Had an opportunity to squeezed in some work on this in the morning Noted issues should be resolved except the terms of use field.

Looks great.

The only outstanding issue is that the date the applications were 'sent to partner' is today's date. Would make more sense if this was the same date as the application, as if it were immediately sent onwards. Either way this will interfere with the 'Median days from application to decision' statistic, but I think that's going to happen either way and will need a more involved fix.

That issue should be resolved. It took more work than I had hoped. That date was set by the revision system, which I had to partially implement on the importer to configure the date.

satisfies terms of use is now set to true for imported users
I updated the application model to include a flag for imported objects.
the time to decision metrics are now excluding imported applications from the calculations.
code pushed to staging.

Not seeing any outstanding issues - this looks great!

Some applications don't have email. Is username sufficient?

Leave the column in the data file, but just leave the cell for any apps without email empty.

Just ran a test on this by deleting random email addresses from the taylor and francis data. All users and apps came in just fine. Should I go ahead and run the taylor and francis import on the live site?

Great. Yes, I think so. Shall we leave the T&F data out of the full file for importing?

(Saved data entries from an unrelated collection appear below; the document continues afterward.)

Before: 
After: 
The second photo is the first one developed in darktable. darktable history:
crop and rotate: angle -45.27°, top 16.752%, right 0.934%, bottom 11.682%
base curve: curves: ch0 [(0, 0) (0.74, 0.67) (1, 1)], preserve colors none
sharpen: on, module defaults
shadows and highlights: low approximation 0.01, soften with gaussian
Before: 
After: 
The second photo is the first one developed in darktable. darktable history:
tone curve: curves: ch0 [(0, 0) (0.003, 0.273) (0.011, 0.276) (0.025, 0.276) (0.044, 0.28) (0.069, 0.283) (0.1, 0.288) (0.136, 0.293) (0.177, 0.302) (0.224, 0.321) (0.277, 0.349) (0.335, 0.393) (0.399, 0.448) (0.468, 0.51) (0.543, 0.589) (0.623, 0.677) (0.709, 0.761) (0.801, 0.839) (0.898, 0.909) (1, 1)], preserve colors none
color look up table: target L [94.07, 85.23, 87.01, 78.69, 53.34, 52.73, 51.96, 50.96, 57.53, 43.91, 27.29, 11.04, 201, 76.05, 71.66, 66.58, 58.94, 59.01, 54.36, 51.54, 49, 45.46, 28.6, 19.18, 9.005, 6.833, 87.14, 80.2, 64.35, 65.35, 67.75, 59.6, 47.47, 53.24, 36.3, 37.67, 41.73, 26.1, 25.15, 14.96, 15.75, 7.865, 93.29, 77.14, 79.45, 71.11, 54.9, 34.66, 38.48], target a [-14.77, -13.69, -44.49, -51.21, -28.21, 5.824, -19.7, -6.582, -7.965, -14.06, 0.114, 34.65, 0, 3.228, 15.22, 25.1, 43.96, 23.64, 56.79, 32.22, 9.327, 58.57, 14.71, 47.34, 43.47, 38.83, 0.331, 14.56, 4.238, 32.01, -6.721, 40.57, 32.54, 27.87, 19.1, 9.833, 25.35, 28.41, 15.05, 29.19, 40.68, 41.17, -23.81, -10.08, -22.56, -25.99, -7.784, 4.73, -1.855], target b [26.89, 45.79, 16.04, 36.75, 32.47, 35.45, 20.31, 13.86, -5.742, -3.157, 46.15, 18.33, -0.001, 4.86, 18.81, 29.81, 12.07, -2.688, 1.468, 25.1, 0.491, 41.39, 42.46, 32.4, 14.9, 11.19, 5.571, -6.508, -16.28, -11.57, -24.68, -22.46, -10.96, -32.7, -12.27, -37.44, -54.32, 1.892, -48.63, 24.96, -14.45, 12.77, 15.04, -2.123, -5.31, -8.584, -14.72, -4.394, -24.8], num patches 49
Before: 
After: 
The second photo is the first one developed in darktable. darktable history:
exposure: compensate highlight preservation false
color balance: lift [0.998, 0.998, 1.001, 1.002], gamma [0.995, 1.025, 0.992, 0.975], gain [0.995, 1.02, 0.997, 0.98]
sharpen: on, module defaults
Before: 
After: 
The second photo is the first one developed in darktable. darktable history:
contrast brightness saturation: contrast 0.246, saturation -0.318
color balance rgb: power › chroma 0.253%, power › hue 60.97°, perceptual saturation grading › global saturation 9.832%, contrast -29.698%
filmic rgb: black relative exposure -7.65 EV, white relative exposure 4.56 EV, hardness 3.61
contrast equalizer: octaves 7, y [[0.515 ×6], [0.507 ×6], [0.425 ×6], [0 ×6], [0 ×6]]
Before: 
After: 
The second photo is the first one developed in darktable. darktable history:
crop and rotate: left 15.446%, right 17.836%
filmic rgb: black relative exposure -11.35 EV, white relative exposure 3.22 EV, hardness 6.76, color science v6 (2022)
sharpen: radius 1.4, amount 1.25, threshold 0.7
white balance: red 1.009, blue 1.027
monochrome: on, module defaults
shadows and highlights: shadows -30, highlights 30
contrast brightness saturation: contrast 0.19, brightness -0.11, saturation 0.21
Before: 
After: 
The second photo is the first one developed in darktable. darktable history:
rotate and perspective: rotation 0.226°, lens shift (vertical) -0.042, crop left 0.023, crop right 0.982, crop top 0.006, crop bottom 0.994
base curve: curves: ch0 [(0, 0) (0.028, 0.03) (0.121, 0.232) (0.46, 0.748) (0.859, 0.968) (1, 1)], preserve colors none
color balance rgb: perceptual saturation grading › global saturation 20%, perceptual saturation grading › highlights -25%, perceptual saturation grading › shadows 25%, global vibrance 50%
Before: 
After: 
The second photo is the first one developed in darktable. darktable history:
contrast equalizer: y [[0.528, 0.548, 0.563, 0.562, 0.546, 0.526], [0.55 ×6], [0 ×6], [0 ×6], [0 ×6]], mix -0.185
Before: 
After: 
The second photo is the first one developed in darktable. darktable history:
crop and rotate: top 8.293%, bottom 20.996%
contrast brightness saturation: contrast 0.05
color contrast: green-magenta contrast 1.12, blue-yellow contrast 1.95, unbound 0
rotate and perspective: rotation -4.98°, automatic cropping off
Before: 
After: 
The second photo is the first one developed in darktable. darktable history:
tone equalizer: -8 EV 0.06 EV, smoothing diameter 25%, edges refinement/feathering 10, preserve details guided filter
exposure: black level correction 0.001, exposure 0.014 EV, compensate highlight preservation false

We also have a number of signups with no date information. Can that data be left out, or shall we fill in with 1-1-2000 or some other throwaway date?

Another (hopefully minor) complication is that sometimes a user has multiple collections. Is separating the collection numbers with a comma an ok solution?

Oh, I was assuming I'd get separate files, but a single file is much better. The importer should be able to skip over already existing applications, so you can leave all data in. Leave unknown dates empty and I'll update the code to handle it. As long as the collection field with multiple values is wrapped in quotes you can separate the values within with any character you like as long as you're consistent. Comma works for me! I'll need to update the importer to account for multivalue fields.

Can you send me an updated file with what you have so far? That will let me test all of these circumstances with real data. I'll hold off on updating production until our importer code handles all known conditions.

Okay, I've loaded the collated data file on dev, and I was able to get ~5100 apps imported. I'm currently running the import on staging, but it may take some time to complete.

It looks like we're getting everything in correctly as long as I can identify a valid user to attach the app to.
We're importing specific collections and specific titles correctly as of about 15 minutes ago.
Applications have to have timestamps because of the way the versioning system works, so in places where we didn't have dates, I set the application to the beginning of the Unix epoch, which is 12am January 1, 1970.

I've updated the importer to alter the email backend at runtime. This will prevent the production imports from sending any unanticipated emails, such as the waitlisted messages that got sent by the test import to staging.

Batch load to production done. We've pulled in over 5000 applications, with a the rest being interesting/invalid records that will need to be dealt with separately.

For all intents and purposes this is done. We just have a handful of applications which have required some manual verification.